# Task:
Your task is to retype every entry exactly while omitting the pictures.

# Records for this task:

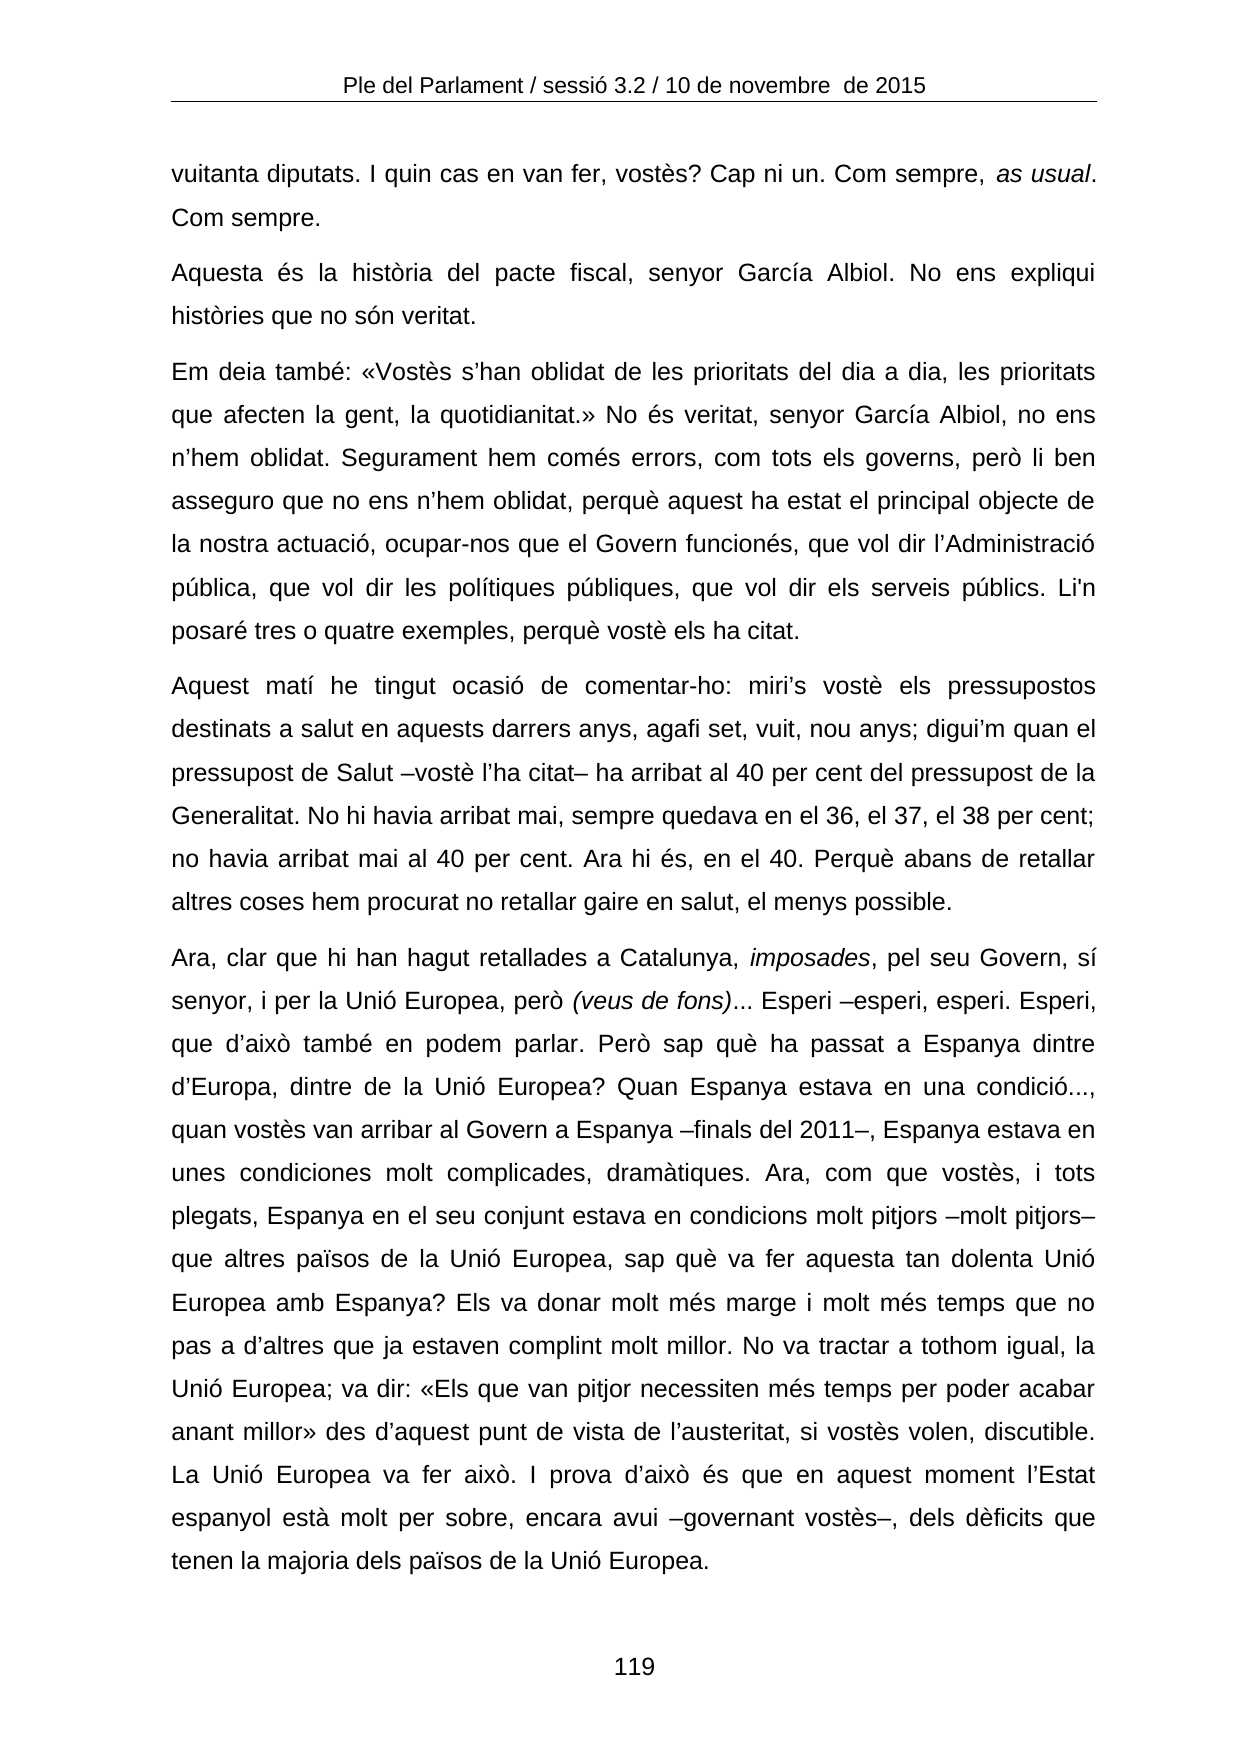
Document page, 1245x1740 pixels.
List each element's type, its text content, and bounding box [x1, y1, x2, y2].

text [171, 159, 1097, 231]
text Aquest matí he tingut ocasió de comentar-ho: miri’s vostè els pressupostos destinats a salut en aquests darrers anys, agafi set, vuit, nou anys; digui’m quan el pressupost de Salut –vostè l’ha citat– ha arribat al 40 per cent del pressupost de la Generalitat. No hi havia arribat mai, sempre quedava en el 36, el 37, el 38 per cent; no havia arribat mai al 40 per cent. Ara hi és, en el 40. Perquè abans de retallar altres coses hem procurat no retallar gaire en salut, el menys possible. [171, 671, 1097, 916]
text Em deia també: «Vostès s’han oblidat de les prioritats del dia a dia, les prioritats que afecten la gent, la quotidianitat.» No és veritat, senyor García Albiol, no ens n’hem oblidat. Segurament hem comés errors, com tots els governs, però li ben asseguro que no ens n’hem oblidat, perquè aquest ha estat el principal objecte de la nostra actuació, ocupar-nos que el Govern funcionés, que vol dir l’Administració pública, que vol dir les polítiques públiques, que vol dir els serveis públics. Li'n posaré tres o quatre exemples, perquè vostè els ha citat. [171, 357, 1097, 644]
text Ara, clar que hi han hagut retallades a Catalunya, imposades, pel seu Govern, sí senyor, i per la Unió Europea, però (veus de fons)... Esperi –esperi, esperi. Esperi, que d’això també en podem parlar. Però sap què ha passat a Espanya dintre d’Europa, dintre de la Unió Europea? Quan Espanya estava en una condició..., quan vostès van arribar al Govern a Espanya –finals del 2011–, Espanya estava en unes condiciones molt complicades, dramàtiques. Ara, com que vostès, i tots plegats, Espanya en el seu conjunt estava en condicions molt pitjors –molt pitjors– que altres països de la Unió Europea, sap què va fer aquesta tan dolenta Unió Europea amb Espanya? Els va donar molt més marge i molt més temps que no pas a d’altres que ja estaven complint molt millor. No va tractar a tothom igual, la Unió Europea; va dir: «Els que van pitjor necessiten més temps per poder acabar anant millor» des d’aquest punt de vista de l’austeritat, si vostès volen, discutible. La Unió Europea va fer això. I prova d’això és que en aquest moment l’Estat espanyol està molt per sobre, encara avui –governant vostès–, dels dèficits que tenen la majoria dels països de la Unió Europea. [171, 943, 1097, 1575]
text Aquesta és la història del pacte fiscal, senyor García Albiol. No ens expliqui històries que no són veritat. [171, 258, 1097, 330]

# Answer:
Document page, 1245x1740 pixels.
List each element's type, its text content, and bounding box [x1, y1, x2, y2].

text [171, 159, 1097, 231]
text Aquest matí he tingut ocasió de comentar-ho: miri’s vostè els pressupostos destinats a salut en aquests darrers anys, agafi set, vuit, nou anys; digui’m quan el pressupost de Salut –vostè l’ha citat– ha arribat al 40 per cent del pressupost de la Generalitat. No hi havia arribat mai, sempre quedava en el 36, el 37, el 38 per cent; no havia arribat mai al 40 per cent. Ara hi és, en el 40. Perquè abans de retallar altres coses hem procurat no retallar gaire en salut, el menys possible. [171, 671, 1097, 916]
text Em deia també: «Vostès s’han oblidat de les prioritats del dia a dia, les prioritats que afecten la gent, la quotidianitat.» No és veritat, senyor García Albiol, no ens n’hem oblidat. Segurament hem comés errors, com tots els governs, però li ben asseguro que no ens n’hem oblidat, perquè aquest ha estat el principal objecte de la nostra actuació, ocupar-nos que el Govern funcionés, que vol dir l’Administració pública, que vol dir les polítiques públiques, que vol dir els serveis públics. Li'n posaré tres o quatre exemples, perquè vostè els ha citat. [171, 357, 1097, 644]
text Ara, clar que hi han hagut retallades a Catalunya, imposades, pel seu Govern, sí senyor, i per la Unió Europea, però (veus de fons)... Esperi –esperi, esperi. Esperi, que d’això també en podem parlar. Però sap què ha passat a Espanya dintre d’Europa, dintre de la Unió Europea? Quan Espanya estava en una condició..., quan vostès van arribar al Govern a Espanya –finals del 2011–, Espanya estava en unes condiciones molt complicades, dramàtiques. Ara, com que vostès, i tots plegats, Espanya en el seu conjunt estava en condicions molt pitjors –molt pitjors– que altres països de la Unió Europea, sap què va fer aquesta tan dolenta Unió Europea amb Espanya? Els va donar molt més marge i molt més temps que no pas a d’altres que ja estaven complint molt millor. No va tractar a tothom igual, la Unió Europea; va dir: «Els que van pitjor necessiten més temps per poder acabar anant millor» des d’aquest punt de vista de l’austeritat, si vostès volen, discutible. La Unió Europea va fer això. I prova d’això és que en aquest moment l’Estat espanyol està molt per sobre, encara avui –governant vostès–, dels dèficits que tenen la majoria dels països de la Unió Europea. [171, 943, 1097, 1575]
text Aquesta és la història del pacte fiscal, senyor García Albiol. No ens expliqui històries que no són veritat. [171, 258, 1097, 330]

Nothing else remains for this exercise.